Ever see those articles in the newspaper of a typically warm and loving pet that turns into a ferocious killer and eats the mother, father, grandma, grandpa, and all six children? No explanation. The dog or pet crocodile just went nuts.
Well, that happened to me tonight.
Okay, so it wasn’t a dog or a crocodile and there was no blood spilled at all. But you twist the cap on a bottle of Mug Root Beer and see how you react when you see the foam begin to roil and make a fast exit out the bottle’s top. Not a good thing.
And I was driving.
My reaction time wasn’t quick enough to close the lid before the near immediate explosion of root beer, so my only option was to steer with one sticky hand and hold the dripping bottle between my knees.
Fairly disgusted by the whole ordeal.
I blame Pepsi. If the laundromat hadn’t swapped their Coke machine for the Pepsi machine this wouldn’t have happened. I was doing laundry and bought a 20-ounce root beer while previously 12-ounce cans of Coke would have been available. I’ll knock back a 12 oz. Coca-Cola in a heartbeat and drop the can in the trash. But those 20 ouncers are a bit much. Just wasn’t that thirsty.

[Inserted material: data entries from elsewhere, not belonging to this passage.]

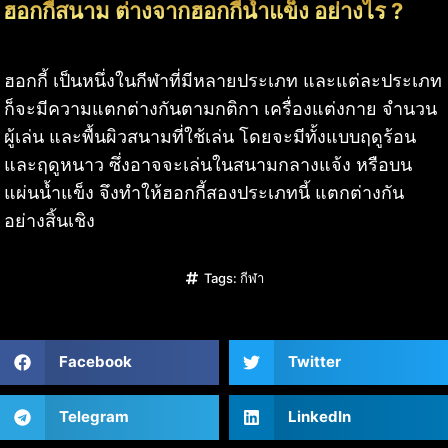
ฮอกกี้สนาม ต่างจากฮอกกี้น้ำแข็ง อย่างไร ?
ฮอกกี้ เป็นหนึ่งในกีฬาที่มีหลายประเภท และแต่ละประเภท
ก็จะมีความแตกต่างกันตามกติกา เครื่องแต่งกาย จำนวน
ผู้เล่น และพื้นผิวสนามที่ใช้เล่น โดยจะมีทั้งแบบฤดูร้อน
และฤดูหนาว ซึ่งอาจจะเล่นในสนามกลางแจ้ง หรือบน
แผ่นน้ำแข็ง จึงทำให้ฮอกกี้สองประเภทนี้ แตกต่างกัน
อย่างสิ้นเชิง
Tags:
กีฬา
Facebook
Twitter
Telegram
LinkedIn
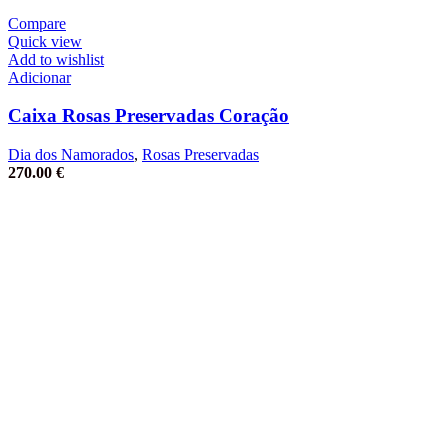
Compare
Quick view
Add to wishlist
Adicionar
Caixa Rosas Preservadas Coração
Dia dos Namorados
,
Rosas Preservadas
270.00
€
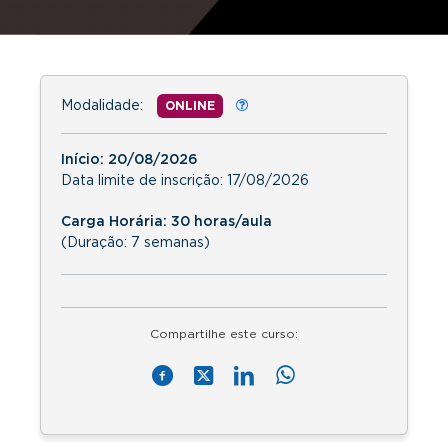
Modalidade:
ONLINE
Início:
20/08/2026
Data limite de inscrição:
17/08/2026
Carga Horária: 30 horas/aula
(Duração: 7 semanas)
Compartilhe este curso:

Okay, so it wasn’t a health drink. My own fault, of course.
What horrifying near-death experience have you witnessed recently???
P.S. Okay, so perhaps I’m exaggerating a bit.
P.P.S. Mug Root Beer is indeed a Pepsi product. Nutrition Facts are based on a serving size of 8 fl oz (240 ml) with that amount providing 100 calories, 0 grams fat, 40 mg sodium, 29 grams of carbs, 0 grams of protein, and more carbonated water, high fructose corn syrup, and caramel coloring than you can shake a stick at!
P.P.P.S. Did I mention it’s not a health drink?